*EXCERPTED DATA*:

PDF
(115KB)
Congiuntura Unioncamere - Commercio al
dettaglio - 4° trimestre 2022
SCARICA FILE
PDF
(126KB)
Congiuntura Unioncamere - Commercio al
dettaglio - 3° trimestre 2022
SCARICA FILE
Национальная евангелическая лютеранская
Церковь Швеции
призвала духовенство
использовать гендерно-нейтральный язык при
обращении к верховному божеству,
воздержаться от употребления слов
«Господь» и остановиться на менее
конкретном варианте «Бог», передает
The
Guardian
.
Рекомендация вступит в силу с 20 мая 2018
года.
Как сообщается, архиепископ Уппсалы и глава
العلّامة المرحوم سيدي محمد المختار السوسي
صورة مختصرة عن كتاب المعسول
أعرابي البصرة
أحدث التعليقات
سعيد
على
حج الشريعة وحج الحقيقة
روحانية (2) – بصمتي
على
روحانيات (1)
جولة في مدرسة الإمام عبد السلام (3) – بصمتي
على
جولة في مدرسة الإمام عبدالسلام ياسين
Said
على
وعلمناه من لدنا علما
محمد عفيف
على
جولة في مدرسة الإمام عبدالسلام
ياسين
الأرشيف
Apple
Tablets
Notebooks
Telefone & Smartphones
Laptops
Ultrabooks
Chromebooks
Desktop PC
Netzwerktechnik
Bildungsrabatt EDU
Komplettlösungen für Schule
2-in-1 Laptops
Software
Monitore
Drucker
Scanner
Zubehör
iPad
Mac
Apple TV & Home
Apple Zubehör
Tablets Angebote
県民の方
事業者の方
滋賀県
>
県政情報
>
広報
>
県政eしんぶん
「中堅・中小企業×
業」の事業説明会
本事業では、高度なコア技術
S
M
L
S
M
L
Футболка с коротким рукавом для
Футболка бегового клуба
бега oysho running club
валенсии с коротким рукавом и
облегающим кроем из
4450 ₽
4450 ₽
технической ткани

*WHAT IS NEEDED*: Please find every line in the items above that contains the word "dettaglio" and copy each of those lines.

*SOLVED EXERCISE*:
dettaglio - 4° trimestre 2022
dettaglio - 3° trimestre 2022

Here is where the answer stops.